Set the whole listing down again without deviation.

SUPPLIED INFORMATION: Begin

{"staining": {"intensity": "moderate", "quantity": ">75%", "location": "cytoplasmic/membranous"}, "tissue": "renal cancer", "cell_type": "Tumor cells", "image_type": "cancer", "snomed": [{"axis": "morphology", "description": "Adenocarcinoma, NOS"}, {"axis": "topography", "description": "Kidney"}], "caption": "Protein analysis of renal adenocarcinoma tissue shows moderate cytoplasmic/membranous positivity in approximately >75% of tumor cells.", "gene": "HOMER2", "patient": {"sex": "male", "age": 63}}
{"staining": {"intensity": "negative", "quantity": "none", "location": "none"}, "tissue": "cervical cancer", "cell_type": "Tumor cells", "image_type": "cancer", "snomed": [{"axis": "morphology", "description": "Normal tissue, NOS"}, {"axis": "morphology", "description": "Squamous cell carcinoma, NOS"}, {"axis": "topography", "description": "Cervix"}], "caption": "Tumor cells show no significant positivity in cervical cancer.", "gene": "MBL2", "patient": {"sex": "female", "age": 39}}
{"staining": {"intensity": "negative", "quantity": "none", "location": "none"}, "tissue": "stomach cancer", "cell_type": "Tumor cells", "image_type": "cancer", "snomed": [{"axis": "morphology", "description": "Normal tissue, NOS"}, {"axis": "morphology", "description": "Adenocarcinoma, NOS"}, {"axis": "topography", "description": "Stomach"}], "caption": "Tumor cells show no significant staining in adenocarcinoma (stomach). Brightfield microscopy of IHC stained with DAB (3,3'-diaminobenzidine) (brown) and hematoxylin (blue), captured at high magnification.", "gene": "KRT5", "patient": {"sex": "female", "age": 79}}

SUPPLIED INFORMATION: End

WRITTEN ANSWER
{"staining": {"intensity": "moderate", "quantity": ">75%", "location": "cytoplasmic/membranous"}, "tissue": "renal cancer", "cell_type": "Tumor cells", "image_type": "cancer", "snomed": [{"axis": "morphology", "description": "Adenocarcinoma, NOS"}, {"axis": "topography", "description": "Kidney"}], "caption": "Protein analysis of renal adenocarcinoma tissue shows moderate cytoplasmic/membranous positivity in approximately >75% of tumor cells.", "gene": "HOMER2", "patient": {"sex": "male", "age": 63}}
{"staining": {"intensity": "negative", "quantity": "none", "location": "none"}, "tissue": "cervical cancer", "cell_type": "Tumor cells", "image_type": "cancer", "snomed": [{"axis": "morphology", "description": "Normal tissue, NOS"}, {"axis": "morphology", "description": "Squamous cell carcinoma, NOS"}, {"axis": "topography", "description": "Cervix"}], "caption": "Tumor cells show no significant positivity in cervical cancer.", "gene": "MBL2", "patient": {"sex": "female", "age": 39}}
{"staining": {"intensity": "negative", "quantity": "none", "location": "none"}, "tissue": "stomach cancer", "cell_type": "Tumor cells", "image_type": "cancer", "snomed": [{"axis": "morphology", "description": "Normal tissue, NOS"}, {"axis": "morphology", "description": "Adenocarcinoma, NOS"}, {"axis": "topography", "description": "Stomach"}], "caption": "Tumor cells show no significant staining in adenocarcinoma (stomach). Brightfield microscopy of IHC stained with DAB (3,3'-diaminobenzidine) (brown) and hematoxylin (blue), captured at high magnification.", "gene": "KRT5", "patient": {"sex": "female", "age": 79}}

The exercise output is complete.